Grocery tenants were the big winners during the pandemic, with sales topping $800 billion last year. COVID-19 forced many grocers, large and small, to navigate supply issues and increased the demand for online orders and curbside pickup. A handful of grocers have chosen technology as their saving grace to provide consumers with better in-store and online convenience. Amid inflation, grocers will need to apply the same lessons learned at the height of the pandemic to sustain growth. Value-based grocers like Aldi and Walmart, who operate at razor-thin margins, will see the most increase in volume and traffic, while Whole Foods will need to weigh margin vs. traffic as consumers cut back on higher price point items.  The major story going forward over the next year will be the mega-merger of Albertsons and Kroger, creating headaches for the unlucky landlords caught with one of the stores that are going to be shuttered or rebranded.

 

Grocery-anchored shopping centers recorded their second-most active quarter in a decade for Q4 22, and property transactions hit the highest number at 735 total trades, according to Globest.

 

 

Starting Players

  • Walmart
  • Aldi
  • H-E-B

 

Bench Players

As more people seek cheaper alternatives for groceries, higher-cost grocers like Whole Foods and Trader Joe’s hold a customer base that is less sensitive to prices and will likely see a shift of customers switching to lower-priced substitutes.
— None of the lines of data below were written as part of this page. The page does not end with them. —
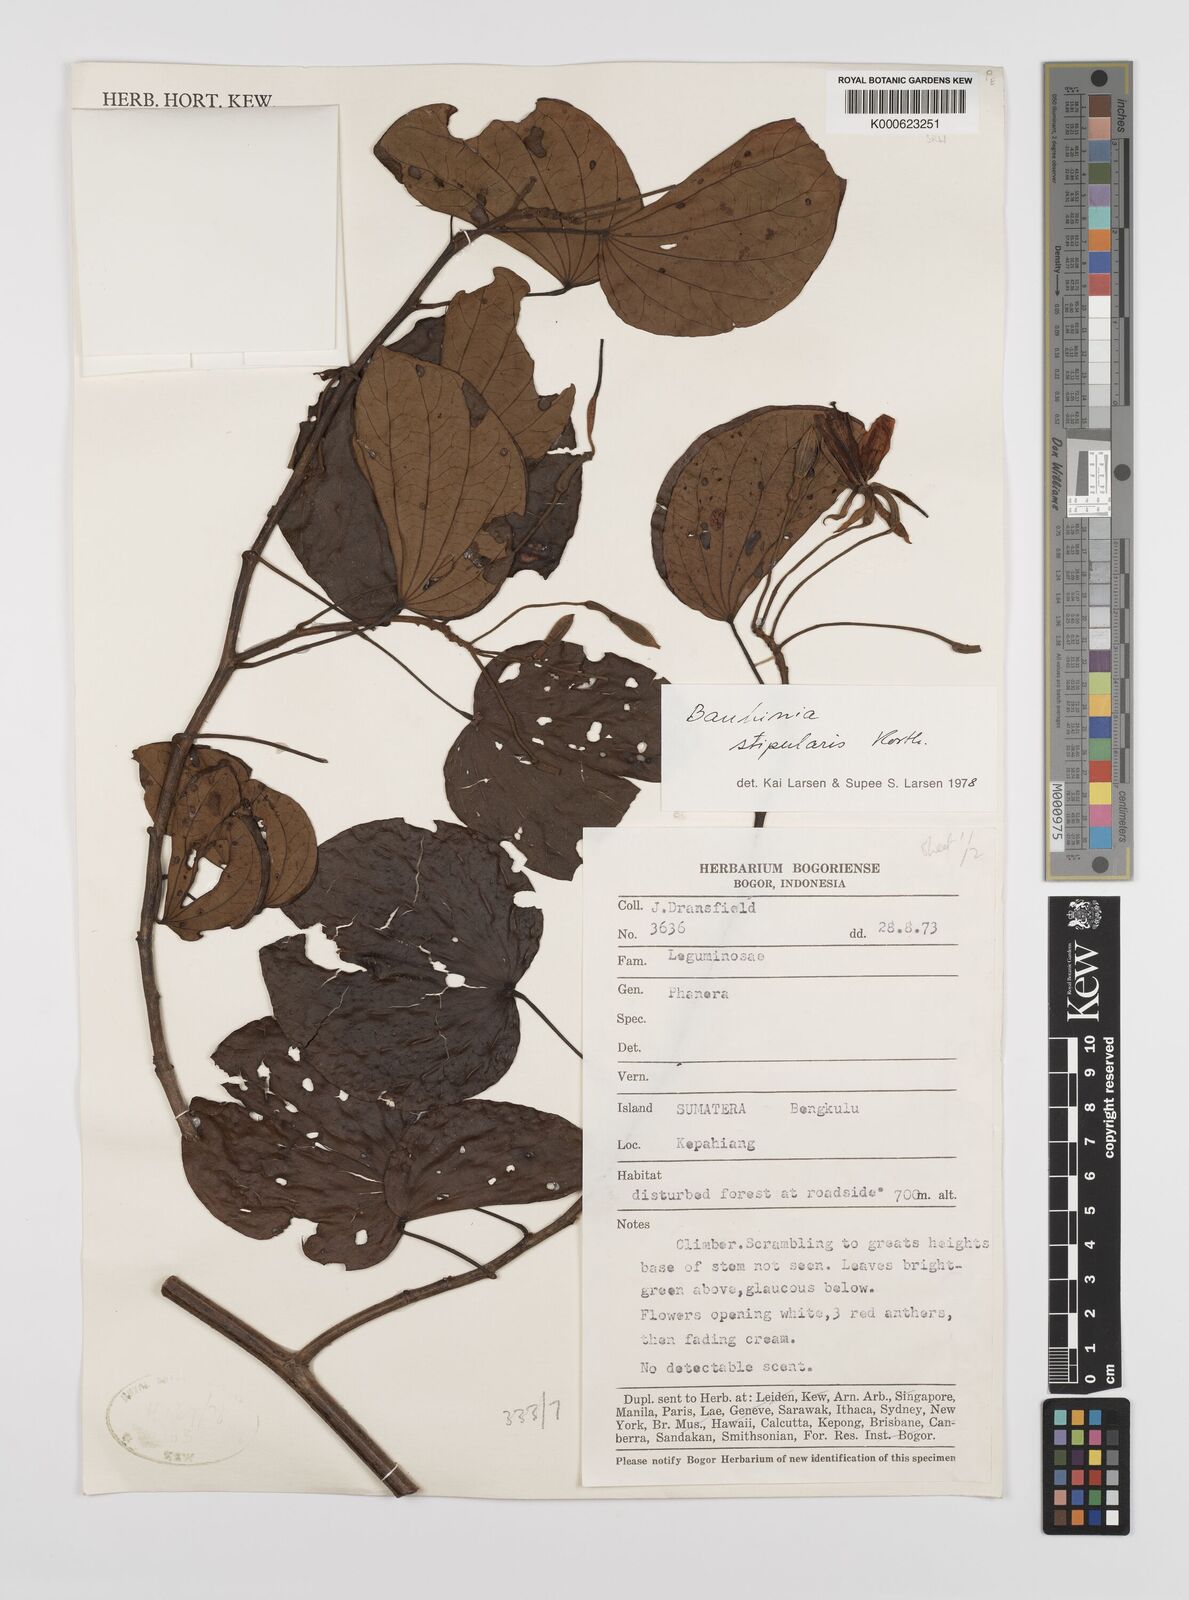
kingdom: Plantae
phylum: Tracheophyta
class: Magnoliopsida
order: Fabales
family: Fabaceae
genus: Phanera
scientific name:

Although high inflationary pressures are going to squeeze margins, there is no real risk for grocery stores as the industry already has tight margins to begin with. Additionally, the credit and traffic driven by grocery-anchored deals will help the non-anchor retailers survive any upcoming headwinds.

 

Despite concerns about retail sub-sectors going out of business, the need for convenience will truly be the saving grace that prevents them from disappearing off the grid. More significant improvements are needed if these complexes are meant to thrive and not just survive. As consumer spending shifts, it’s clear retail owners will need to evaluate how to keep the shopping experience valuable and profitable. Investors who are recognizing and capitalizing on this relationship can create exceptional customer experiences and deliver value to various retail sectors.